Menteri Koordinator bidang Kemaritiman dan Investasi, Luhut Pandjaitan meminta protokol kesehatan diperketat di rest area, hotel, dan tempat wisata. Penerapan tes Covid-19 juga diperketat, baik untuk perjalanan darat maupun udara.
“Kami minta untuk wisatawan yang akan naik pesawat ke Bali wajib melakukan tes PCR H-2 sebelum penerbangan ke Bali serta mewajibkan tes rapid antigen H-2 sebelum perjalanan darat masuk ke Bali,” katanya, Senin (15/12/2020).
Soal teknisnya, Luhut meminta kepada Menteri Kesehatan, Kepala BNPB, dan Menteri Perhubungan mengatur standar operasional prosedur (SOP).
“Saya minta hari ini SOP untuk penggunaan rapid test antigen segera diselesaikan,” katanya.
Bali merupakan salah satu dari delapan provinsi yang dipantau ketat pemerintah karena kasus positif Covid-19 yang naik.
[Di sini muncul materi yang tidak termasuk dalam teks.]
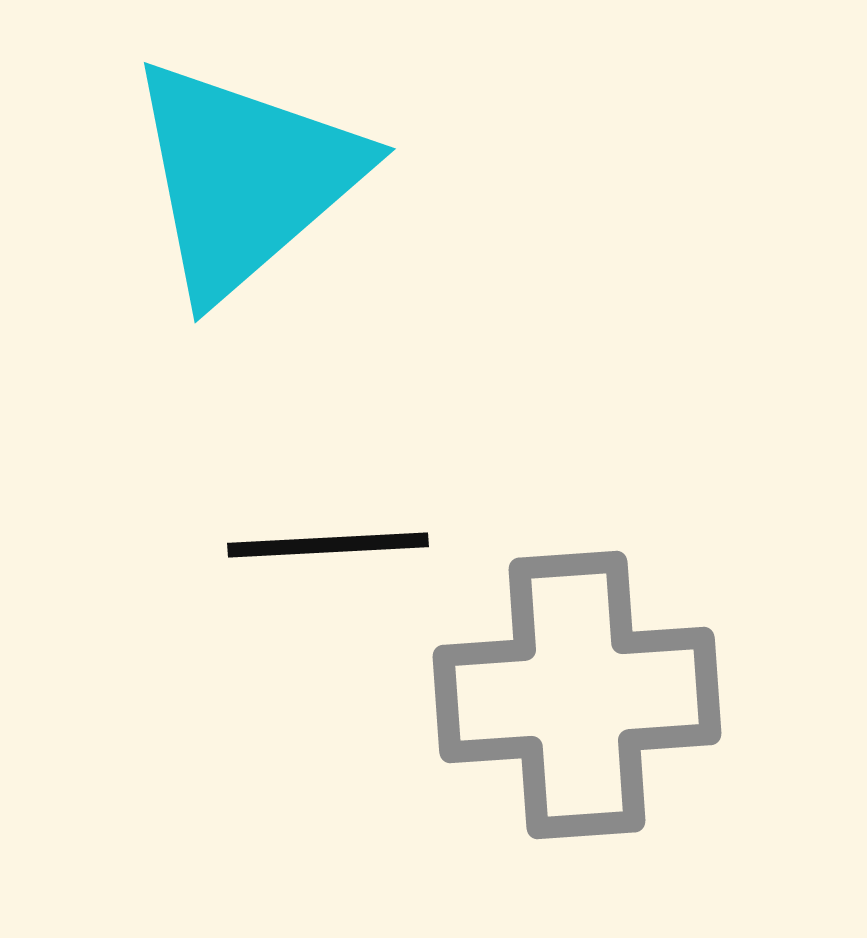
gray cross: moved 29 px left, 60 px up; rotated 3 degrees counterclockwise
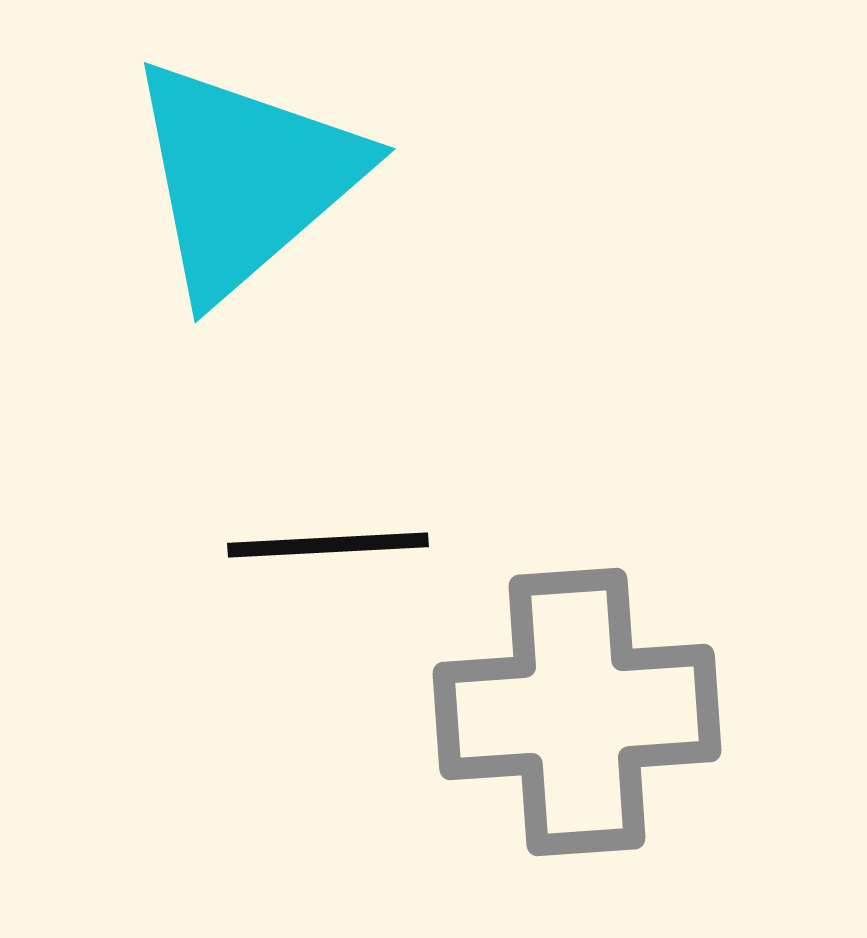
gray cross: moved 17 px down
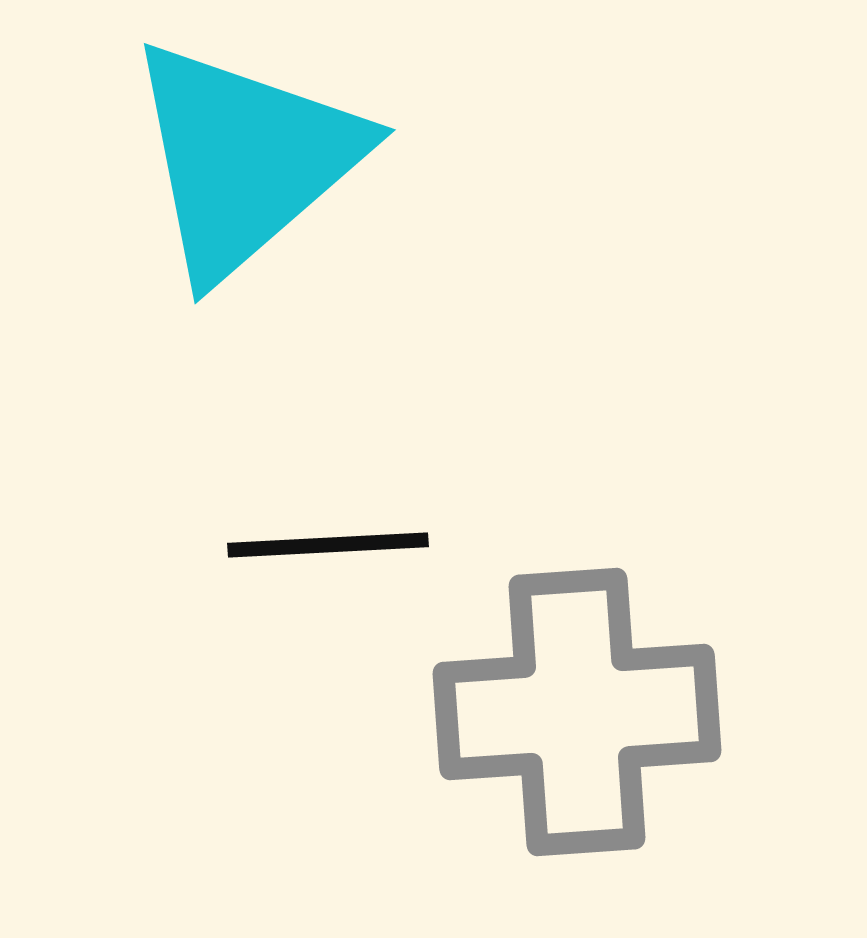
cyan triangle: moved 19 px up
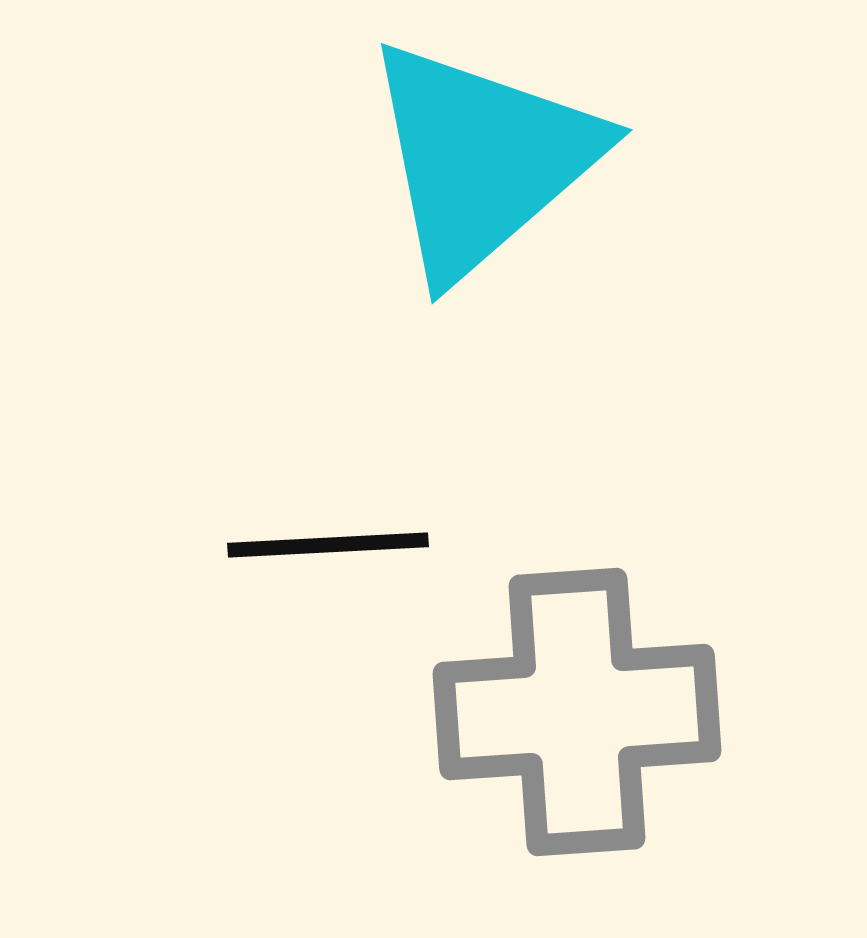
cyan triangle: moved 237 px right
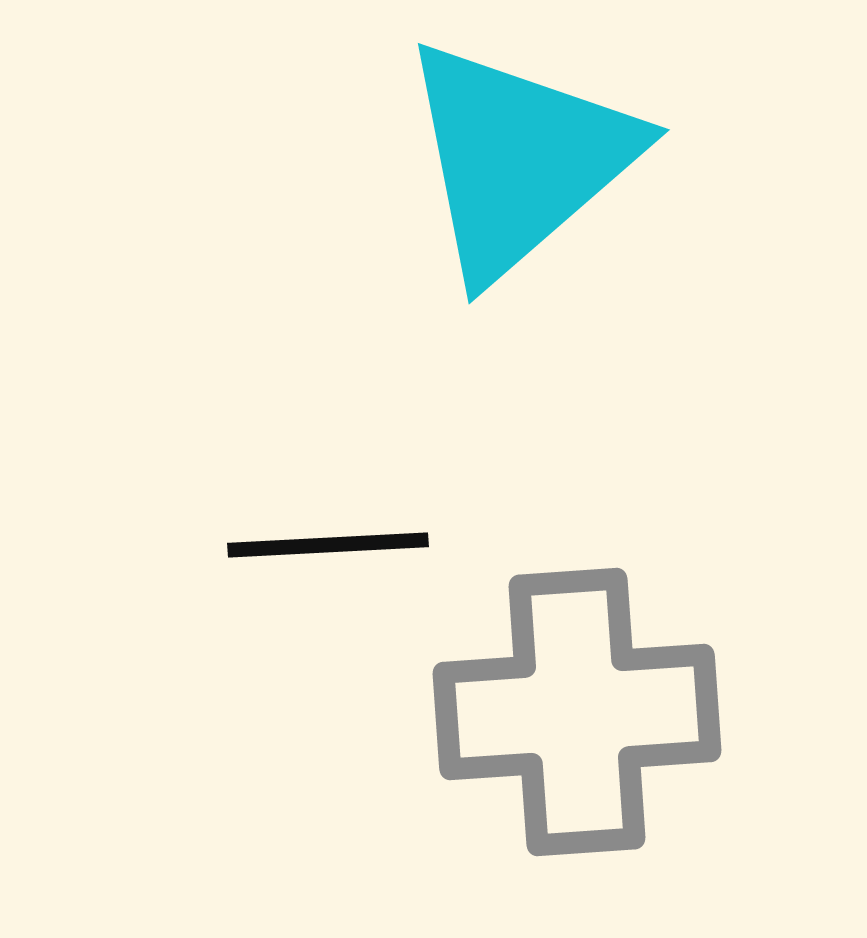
cyan triangle: moved 37 px right
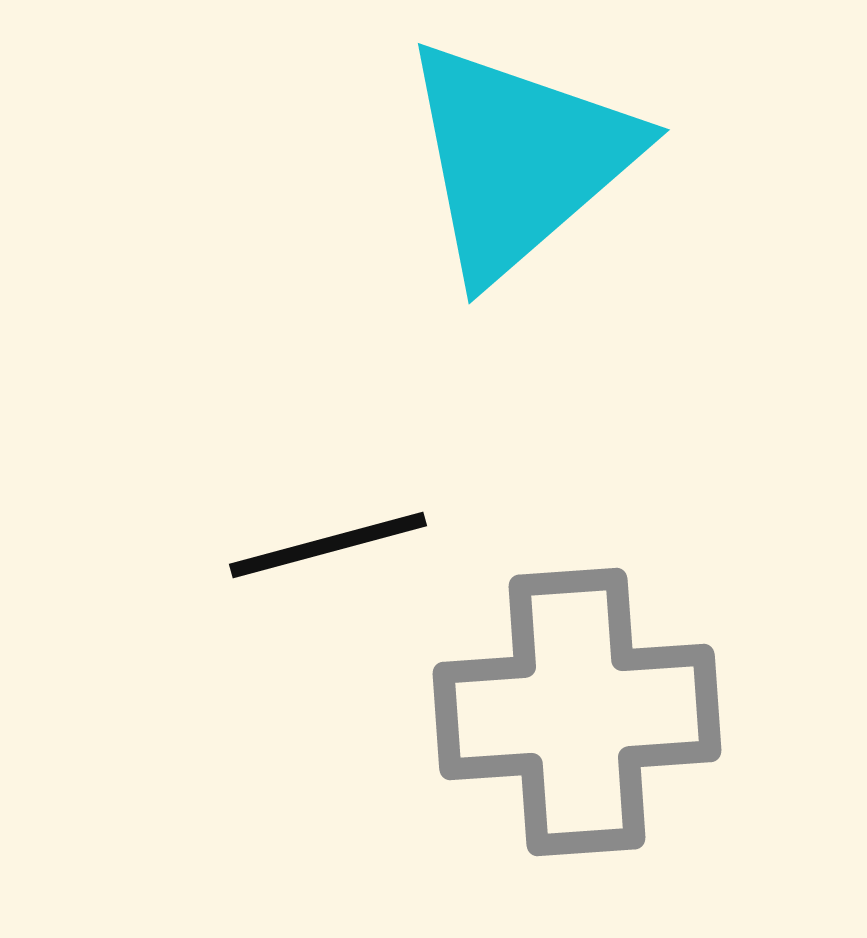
black line: rotated 12 degrees counterclockwise
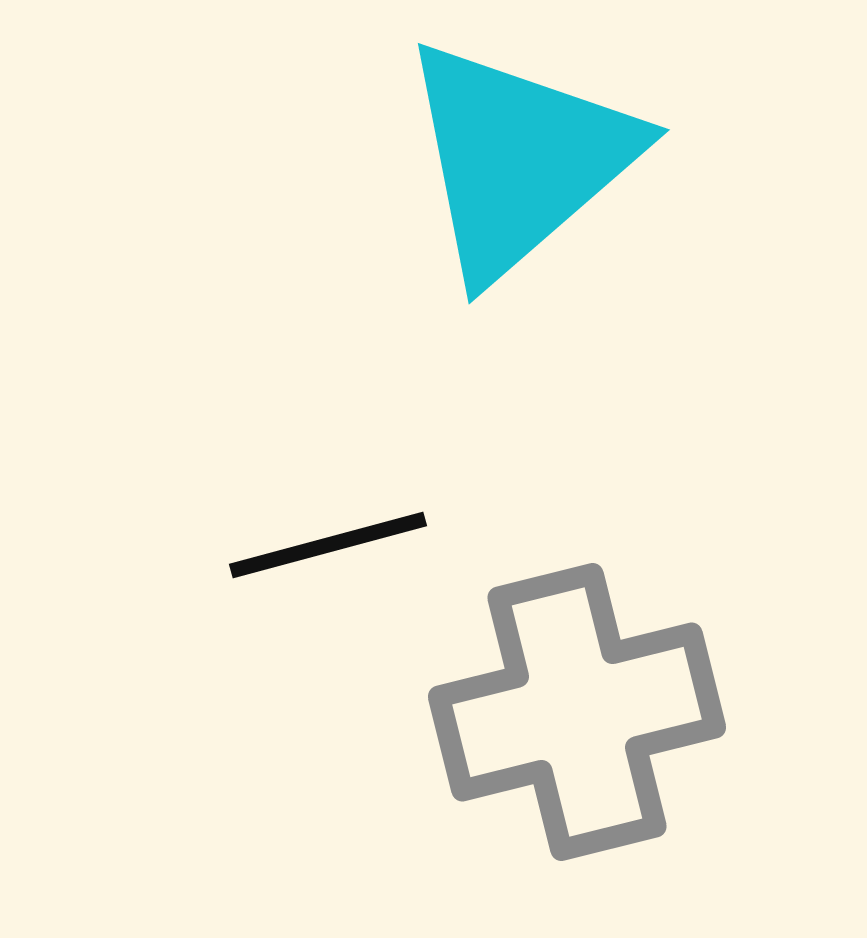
gray cross: rotated 10 degrees counterclockwise
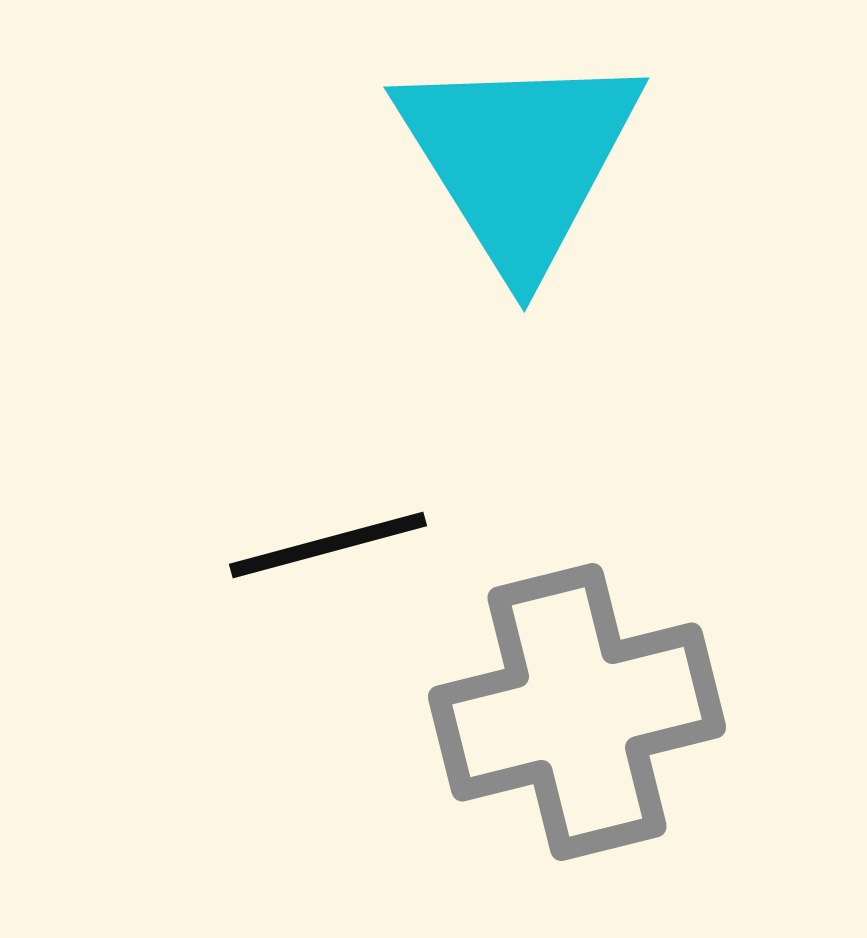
cyan triangle: rotated 21 degrees counterclockwise
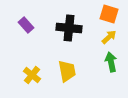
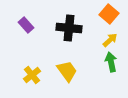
orange square: rotated 24 degrees clockwise
yellow arrow: moved 1 px right, 3 px down
yellow trapezoid: rotated 25 degrees counterclockwise
yellow cross: rotated 12 degrees clockwise
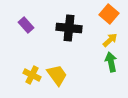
yellow trapezoid: moved 10 px left, 4 px down
yellow cross: rotated 24 degrees counterclockwise
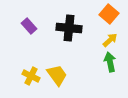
purple rectangle: moved 3 px right, 1 px down
green arrow: moved 1 px left
yellow cross: moved 1 px left, 1 px down
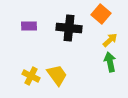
orange square: moved 8 px left
purple rectangle: rotated 49 degrees counterclockwise
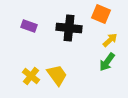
orange square: rotated 18 degrees counterclockwise
purple rectangle: rotated 21 degrees clockwise
green arrow: moved 3 px left; rotated 132 degrees counterclockwise
yellow cross: rotated 12 degrees clockwise
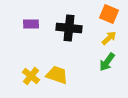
orange square: moved 8 px right
purple rectangle: moved 2 px right, 2 px up; rotated 21 degrees counterclockwise
yellow arrow: moved 1 px left, 2 px up
yellow trapezoid: rotated 35 degrees counterclockwise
Selain Bali, ada DKI Jakarta, Jawa Barat, Jawa Tengah, Jawa Timur, Sulawesi Selatan, Sumatra Utara, Bali dan Kalimantan Selatan.
"Jumlah angka positif dan angka kematian terus meningkat pasca libur di 8 dan 20 provinsi, setelah sebelumnya trennya menurun," katanya.
Pengetatan protokol kesehatan pada libur panjang tahun baru akan berlangsung pada 18 Desember 2020 hingga 8 Januari 2021.